To co nam się wydaje infantylną dezynwolturą twórców sprzed dekad, dla Moore’a staje się poletkiem wyobraźni, które postanowił przeszczepić na współczesny grunt. Przy tym zaszczepił u swojego bohatera cechy superbohatera sprzed dekad, z duchem przygody i bezinteresowną pracą na rzecz ludzkości. Z aparycji i wyznawanych wartości przypomina Supermana, z kolei jeśli chodzi o umiejętności, bliżej mu do Tony’ego Starka czy Bruce’a Bannera, bo tak samo jak oni jest naukowcem-wynalazcą, który aby skutecznie działać nie musi posiadać wypasionej zbroi. Ma przede wszystkim wybitny intelekt i rodzinę i właśnie te dwa elementy najlepiej sprawdzają się w radzeniu sobie z zagrożeniami.

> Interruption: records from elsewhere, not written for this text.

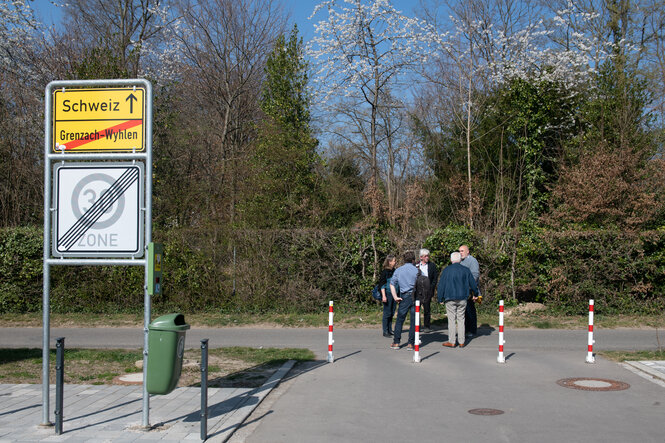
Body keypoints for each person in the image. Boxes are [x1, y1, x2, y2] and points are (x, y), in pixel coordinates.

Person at [437, 251, 478, 348]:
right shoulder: (466, 270)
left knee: (451, 319)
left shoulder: (446, 270)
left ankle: (452, 341)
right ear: (460, 260)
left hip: (450, 297)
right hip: (462, 297)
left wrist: (440, 297)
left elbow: (441, 285)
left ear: (451, 260)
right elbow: (472, 283)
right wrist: (475, 293)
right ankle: (461, 341)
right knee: (461, 319)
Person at [389, 251, 419, 350]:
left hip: (404, 296)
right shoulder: (417, 271)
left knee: (400, 320)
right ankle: (410, 343)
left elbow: (392, 284)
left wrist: (395, 296)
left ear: (404, 259)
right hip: (415, 296)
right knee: (414, 321)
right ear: (413, 260)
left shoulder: (398, 270)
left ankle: (396, 342)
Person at [459, 245, 480, 337]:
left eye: (462, 251)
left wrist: (469, 287)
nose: (460, 253)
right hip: (461, 291)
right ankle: (465, 330)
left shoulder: (472, 261)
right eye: (459, 251)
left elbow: (475, 276)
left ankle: (472, 330)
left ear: (468, 251)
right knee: (463, 312)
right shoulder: (460, 261)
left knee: (470, 310)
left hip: (469, 290)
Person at [416, 249, 438, 332]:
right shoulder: (416, 265)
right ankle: (417, 325)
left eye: (428, 256)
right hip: (418, 290)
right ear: (421, 257)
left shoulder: (432, 265)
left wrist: (431, 287)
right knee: (417, 308)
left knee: (427, 309)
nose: (427, 257)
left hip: (428, 290)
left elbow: (435, 278)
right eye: (425, 256)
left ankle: (427, 326)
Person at [378, 254, 397, 337]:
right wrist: (384, 296)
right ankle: (385, 331)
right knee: (387, 313)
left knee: (392, 312)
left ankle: (389, 329)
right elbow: (382, 284)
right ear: (389, 262)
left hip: (394, 294)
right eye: (394, 261)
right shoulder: (385, 272)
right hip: (387, 293)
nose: (395, 262)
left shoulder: (394, 270)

Słowem, Tom Strong trochę mało pasuje na współczesnego superbohatera, ale jakimś cudem udaje mu się w tej roli świetnie realizować.
Wprowadzenie w świat Toma Stronga jest jedną z najlepiej rozpisanych genez superbohaterskich, ponieważ możemy ją śledzić na planszach komiksu w komiksie, czytanym przez małego mieszkańca Millennium City, które w 1999 roku jest miastem superbohatera, tak jak Metropolis było miastem Supermana. Dowiadujemy się, że Tom Strong ma już 100 lat, że przyszedł na świat na odludnej wyspie, na której wylądowali jego rodzice w wyniku morskiej katastrofy i wychowywał się w specjalnej, odizolowanej komorze będąc przedmiotem swoistego eksperymentu naukowego. Można w tej genezie, która wprowadza dodatkowo duchową łączność z tubylcami z wyspy dopatrywać się zlepku kilku literacko-popkulturowych motywów, na czele z Robinsonem Cruzoe, Kapitanem Nemo i Tarzanem, ale tylko Alan Moore mógł z tego stworzyć nową jakość.

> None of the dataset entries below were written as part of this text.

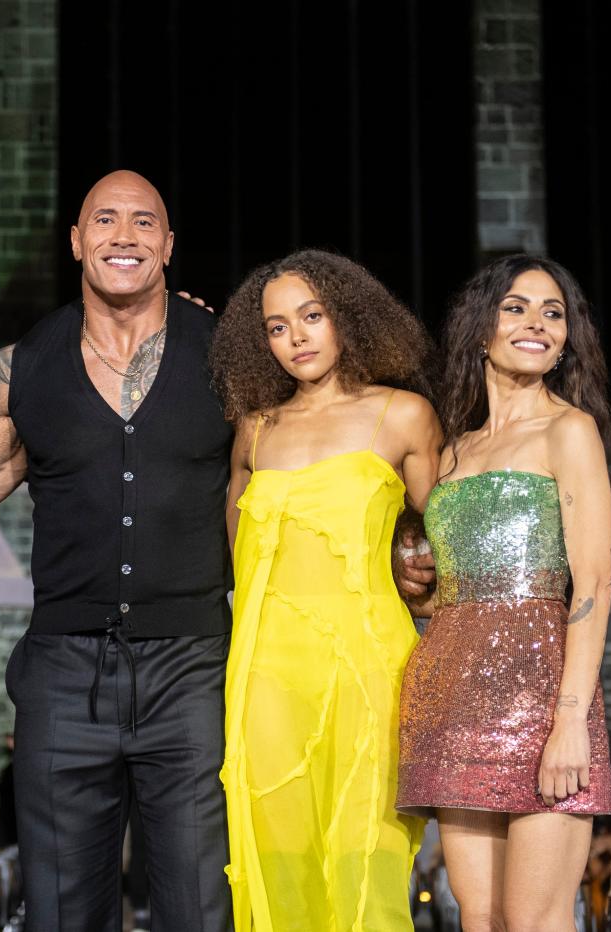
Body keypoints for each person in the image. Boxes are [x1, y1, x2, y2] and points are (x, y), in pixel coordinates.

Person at [0, 170, 237, 931]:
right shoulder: (22, 369)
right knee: (60, 911)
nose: (124, 236)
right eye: (104, 220)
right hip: (63, 671)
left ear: (169, 245)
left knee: (200, 904)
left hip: (193, 669)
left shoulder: (228, 355)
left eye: (144, 222)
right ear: (76, 241)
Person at [210, 249, 441, 931]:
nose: (297, 337)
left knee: (364, 861)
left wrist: (419, 583)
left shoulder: (403, 416)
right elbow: (241, 549)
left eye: (312, 316)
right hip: (267, 683)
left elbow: (447, 546)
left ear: (349, 318)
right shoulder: (256, 427)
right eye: (277, 327)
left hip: (370, 676)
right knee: (278, 861)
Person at [395, 255, 611, 931]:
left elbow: (595, 580)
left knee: (534, 921)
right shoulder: (453, 453)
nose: (538, 323)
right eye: (517, 306)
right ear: (481, 326)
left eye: (554, 313)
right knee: (481, 919)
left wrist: (570, 721)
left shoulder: (567, 430)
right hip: (452, 705)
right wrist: (414, 590)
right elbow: (453, 589)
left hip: (545, 707)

Ta stuletnia perspektywa pozwala scenarzyści opisując współczesność Toma bardzo często zaglądać w jego przeszłość, a nam przeżywać przygody w duchu przygodowych klasyków. U boku Toma jest jeszcze jego ciemnoskóra żona Dhaula i córka Tesla (również o ciemnej karnacji) i można założyć, że Moore znowu wyprzedził swój czas tworząc tę kosmopolityczną rodzinę, jakby zgodnie z wymogami odnośnie rasowej różnorodności, które obowiązują w popkulturowym, współczesnym świecie.

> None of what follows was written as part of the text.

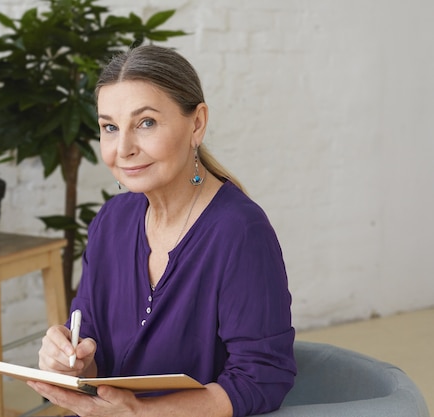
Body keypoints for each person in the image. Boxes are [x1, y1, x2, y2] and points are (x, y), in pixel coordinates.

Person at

Tom Stron przeżywa na kartach dwunastu zeszytów zadziwiające przygody, ma też swojego etatowego wroga, Paula Saveena, ale w tym momencie jeszcze nie znamy pełnego planu Moore’a na tę postać, choć scenarzysta rozsiewa delikatne sygnały, że może to być bardziej skomplikowana relacja, niż może się wydawać. Na razie w pierwszym tomie przede wszystkim chłoniemy niezwykłe fabularne pomysły i zmieniające się scenerie. To sama radość, także dzięki klasycznej oprawie graficznej w wykonaniu Chrisa Sprouse’a, choć mamy tu też występy innych rysowników, które stają się polem doświadczalnym dla poszukiwań różnych dróg, którymi mogłyby podążyć losy superbohatera. Im bliżej będziemy końca opowieści w kolejnych tomach, tym bardziej Moore będzie grał nostalgiczną i refleksyjna nutą, która uczyni z tego komiksu coś więcej niż jedynie przygodową historię z sympatycznym superbohaterem. Warto czekać, warto zbierać poszczególne fabularne kamyczki, które w efekcie ułożą się w złożoną i jedną z najbardziej pozytywnie oddziałujących na czytelnika superbohaterskich opowieści.
Tom Strong, tom 1
Nasza ocena: - 80%
80%
Scenariusz: Alan Moore. Rysunki: Chris Sprouse i inni. Egmont 2021.